In questo articolo trovi una panoramica completa: dalle cause più frequenti a quelle “insospettabili”, con indicazioni pratiche su sintomi associati, segnali d’allarme e percorsi di valutazione tipici del contesto sanitario italiano.
Che cos’è il dolore pelvico e dove si localizza
Con “pelvi” si intende la parte inferiore dell’addome e del bacino. Il dolore può essere percepito:
- Al centro (sovrapubico, “sotto l’ombelico”)
- Ai lati (fossa iliaca destra o sinistra)
- In profondità (come pressione interna)
- Verso il perineo (tra genitali e ano)
- Con irradiazione a schiena bassa, inguine, cosce
È utile distinguere tra:
- Dolore pelvico acuto: insorge in ore o giorni, spesso richiede esclusione di urgenze.
- Dolore pelvico cronico: dura settimane o mesi, può essere continuo o intermittente, spesso multifattoriale.

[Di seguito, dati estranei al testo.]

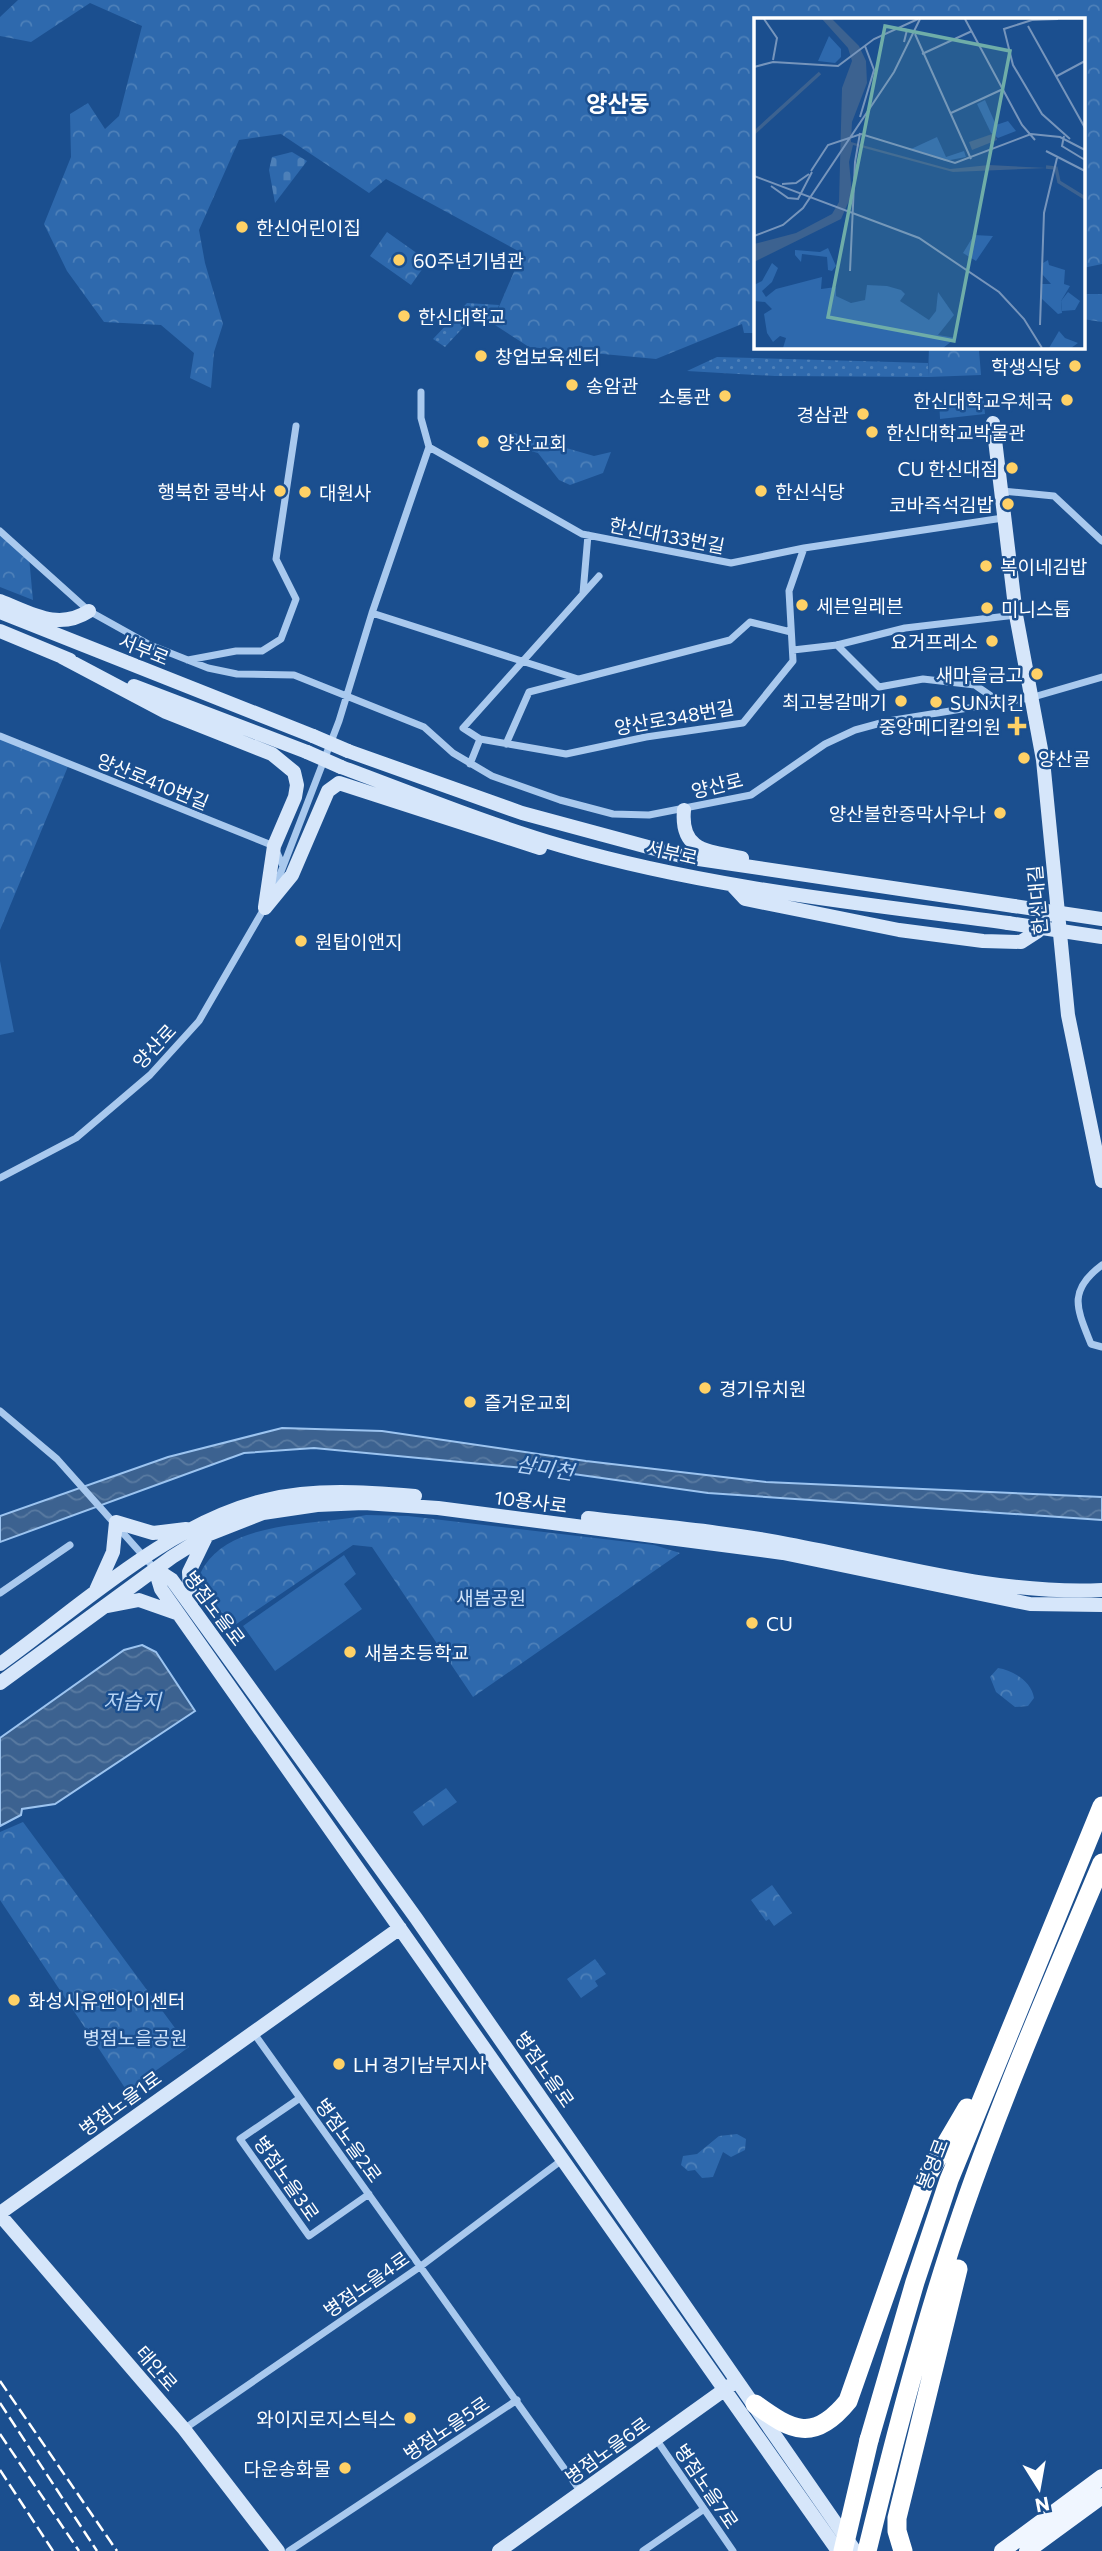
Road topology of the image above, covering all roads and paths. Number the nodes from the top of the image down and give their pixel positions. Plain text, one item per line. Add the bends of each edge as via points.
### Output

Le cause più comuni del dolore pelvico (per aree e apparati)
Cause ginecologiche (frequenti nelle donne)
Molte dolore pelvico cause nelle donne sono legate al ciclo mestruale, alle ovaie e all’utero. Non sempre si tratta di qualcosa di grave, ma alcuni quadri richiedono attenzione.

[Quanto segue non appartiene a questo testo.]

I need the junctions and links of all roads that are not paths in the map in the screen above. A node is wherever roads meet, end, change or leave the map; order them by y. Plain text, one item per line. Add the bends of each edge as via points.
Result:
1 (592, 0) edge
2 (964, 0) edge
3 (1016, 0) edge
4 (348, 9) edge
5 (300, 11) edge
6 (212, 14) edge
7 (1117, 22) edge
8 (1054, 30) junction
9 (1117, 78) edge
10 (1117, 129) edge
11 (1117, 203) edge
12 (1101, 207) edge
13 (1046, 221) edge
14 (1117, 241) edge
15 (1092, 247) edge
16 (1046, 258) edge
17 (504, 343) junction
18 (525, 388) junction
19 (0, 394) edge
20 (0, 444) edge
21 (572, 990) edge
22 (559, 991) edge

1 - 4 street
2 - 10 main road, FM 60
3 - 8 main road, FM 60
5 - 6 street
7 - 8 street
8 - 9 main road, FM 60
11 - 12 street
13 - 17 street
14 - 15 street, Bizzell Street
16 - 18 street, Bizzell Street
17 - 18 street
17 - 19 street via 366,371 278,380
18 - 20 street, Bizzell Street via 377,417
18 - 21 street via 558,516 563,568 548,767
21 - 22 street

Dismenorrea (dolori mestruali)
È una delle cause più diffuse: crampi nel basso ventre associati alle mestruazioni. Può essere:
- Primaria: senza patologie sottostanti, spesso in età giovane.
- Secondaria: legata a condizioni come endometriosi, adenomiosi o fibromi.

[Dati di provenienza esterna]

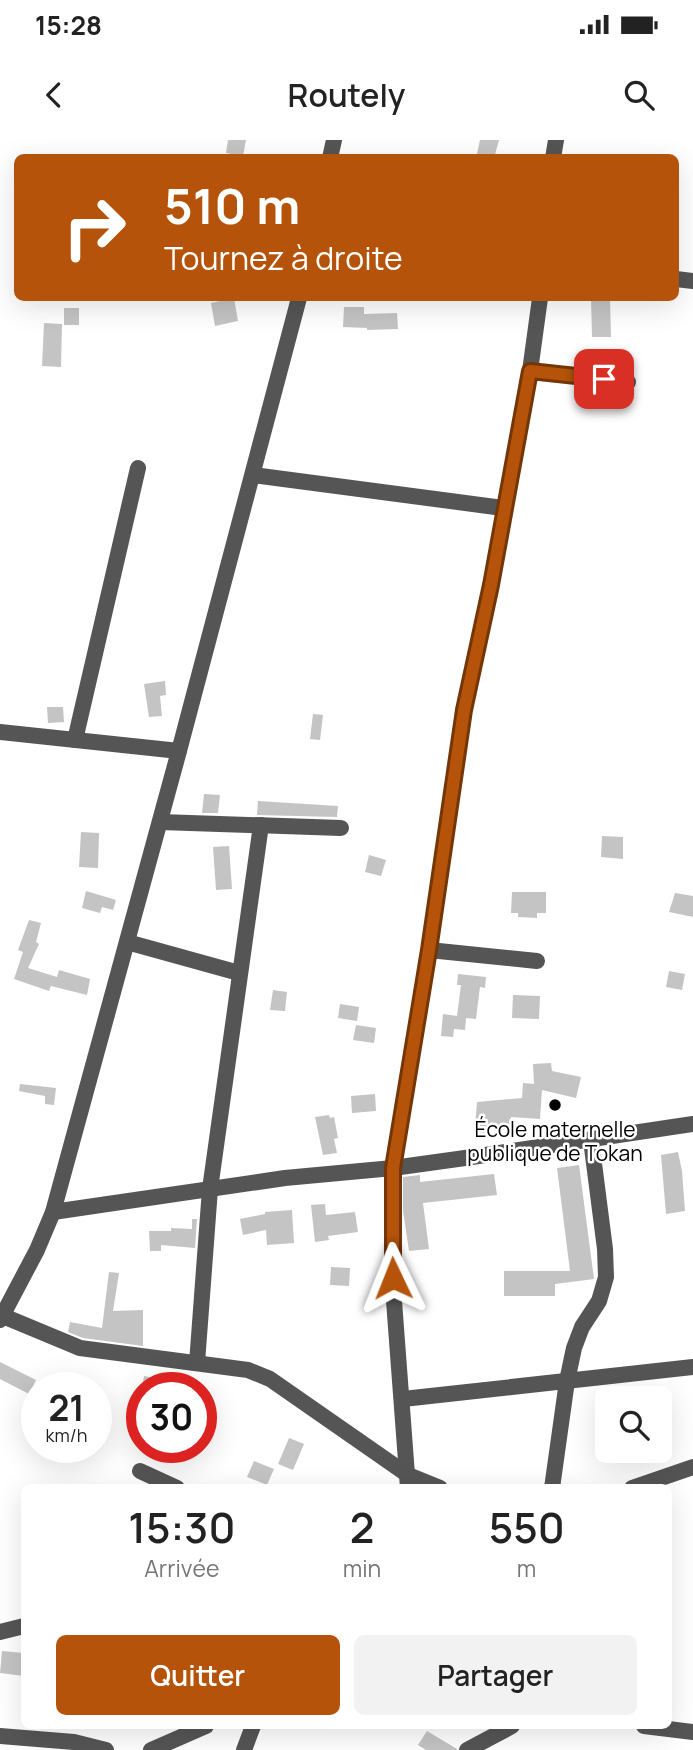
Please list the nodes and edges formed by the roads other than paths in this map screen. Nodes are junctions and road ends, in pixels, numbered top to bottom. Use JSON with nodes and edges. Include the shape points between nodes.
{"nodes":[{"id":1,"x":298,"y":301,"type":"edge"},
{"id":2,"x":540,"y":301,"type":"edge"},
{"id":3,"x":530,"y":371,"type":"junction"},
{"id":4,"x":628,"y":382,"type":"dead end"},
{"id":5,"x":138,"y":468,"type":"dead end"},
{"id":6,"x":253,"y":475,"type":"junction"},
{"id":7,"x":503,"y":508,"type":"junction"},
{"id":8,"x":0,"y":732,"type":"edge"},
{"id":9,"x":75,"y":740,"type":"junction"},
{"id":10,"x":179,"y":751,"type":"junction"},
{"id":11,"x":160,"y":822,"type":"junction"},
{"id":12,"x":261,"y":825,"type":"junction"},
{"id":13,"x":341,"y":828,"type":"dead end"},
{"id":14,"x":127,"y":942,"type":"junction"},
{"id":15,"x":429,"y":950,"type":"junction"},
{"id":16,"x":537,"y":961,"type":"dead end"},
{"id":17,"x":239,"y":973,"type":"junction"},
{"id":18,"x":693,"y":1124,"type":"edge"},
{"id":19,"x":591,"y":1140,"type":"junction"},
{"id":20,"x":393,"y":1168,"type":"junction"},
{"id":21,"x":209,"y":1189,"type":"junction"},
{"id":22,"x":53,"y":1212,"type":"junction"},
{"id":23,"x":1,"y":1318,"type":"edge"},
{"id":24,"x":197,"y":1363,"type":"junction"},
{"id":25,"x":693,"y":1367,"type":"edge"},
{"id":26,"x":567,"y":1381,"type":"junction"},
{"id":27,"x":403,"y":1399,"type":"junction"},
{"id":28,"x":693,"y":1467,"type":"edge"},
{"id":29,"x":140,"y":1471,"type":"dead end"},
{"id":30,"x":408,"y":1481,"type":"edge"},
{"id":31,"x":168,"y":1484,"type":"edge"},
{"id":32,"x":553,"y":1484,"type":"edge"},
{"id":33,"x":644,"y":1484,"type":"edge"},
{"id":34,"x":21,"y":1627,"type":"edge"},
{"id":35,"x":0,"y":1632,"type":"edge"},
{"id":36,"x":199,"y":1729,"type":"edge"},
{"id":37,"x":252,"y":1729,"type":"edge"},
{"id":38,"x":506,"y":1729,"type":"edge"},
{"id":39,"x":668,"y":1729,"type":"edge"},
{"id":40,"x":693,"y":1732,"type":"edge"},
{"id":41,"x":0,"y":1736,"type":"edge"},
{"id":42,"x":106,"y":1750,"type":"edge"},
{"id":43,"x":151,"y":1750,"type":"edge"},
{"id":44,"x":244,"y":1750,"type":"edge"},
{"id":45,"x":467,"y":1750,"type":"edge"}],
"edges":[{"from":1,"to":6,"type":"street"},
{"from":2,"to":3,"type":"street"},
{"from":3,"to":4,"type":"street"},
{"from":3,"to":7,"type":"street"},
{"from":5,"to":9,"type":"street"},
{"from":6,"to":7,"type":"street"},
{"from":6,"to":10,"type":"street"},
{"from":7,"to":15,"type":"street","via":[[464,710]]},
{"from":8,"to":9,"type":"street"},
{"from":9,"to":10,"type":"street"},
{"from":10,"to":11,"type":"street"},
{"from":11,"to":12,"type":"street"},
{"from":11,"to":14,"type":"street"},
{"from":12,"to":13,"type":"street"},
{"from":12,"to":17,"type":"street"},
{"from":14,"to":17,"type":"street"},
{"from":14,"to":22,"type":"street"},
{"from":15,"to":16,"type":"street"},
{"from":15,"to":20,"type":"street"},
{"from":17,"to":21,"type":"street"},
{"from":18,"to":19,"type":"street"},
{"from":19,"to":20,"type":"street"},
{"from":19,"to":26,"type":"street","via":[[606,1277],[574,1348]]},
{"from":20,"to":21,"type":"street"},
{"from":20,"to":27,"type":"street","via":[[394,1301]]},
{"from":21,"to":22,"type":"street"},
{"from":21,"to":24,"type":"street"},
{"from":22,"to":23,"type":"street"},
{"from":23,"to":24,"type":"street","via":[[80,1348]]},
{"from":24,"to":30,"type":"street","via":[[270,1378]]},
{"from":25,"to":26,"type":"street"},
{"from":26,"to":27,"type":"street"},
{"from":26,"to":32,"type":"street"},
{"from":27,"to":30,"type":"street"},
{"from":28,"to":33,"type":"street"},
{"from":29,"to":31,"type":"street"},
{"from":34,"to":35,"type":"street"},
{"from":36,"to":43,"type":"street"},
{"from":37,"to":44,"type":"street"},
{"from":38,"to":45,"type":"street"},
{"from":39,"to":40,"type":"street"},
{"from":41,"to":42,"type":"street","via":[[74,1742]]}]}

Indizi tipici: dolore ciclico, nausea, mal di schiena, miglioramento con calore e antinfiammatori (FANS). Se nel tempo peggiora o compare anche fuori dal ciclo, vale una valutazione ginecologica.
Ovulazione dolorosa (Mittelschmerz)
Dolore a metà ciclo, spesso su un solo lato, dovuto al rilascio dell’ovocita e a piccole irritazioni peritoneali. In genere è breve (ore–1-2 giorni).
Cisti ovariche
Le cisti funzionali sono comuni e spesso asintomatiche. Possono però dare:
- dolore laterale
- sensazione di peso
- dolore durante rapporti
Quando preoccuparsi: dolore improvviso e intenso, nausea o svenimento possono suggerire torsione ovarica o rottura di cisti, situazioni che richiedono PS.
Endometriosi
L’endometriosi è una causa molto frequente di dolore pelvico cronico. Tessuto simile all’endometrio cresce fuori dall’utero, causando infiammazione.
Segnali comuni:
- dolore mestruale intenso e progressivo
- dolore durante/ dopo i rapporti (dispareunia)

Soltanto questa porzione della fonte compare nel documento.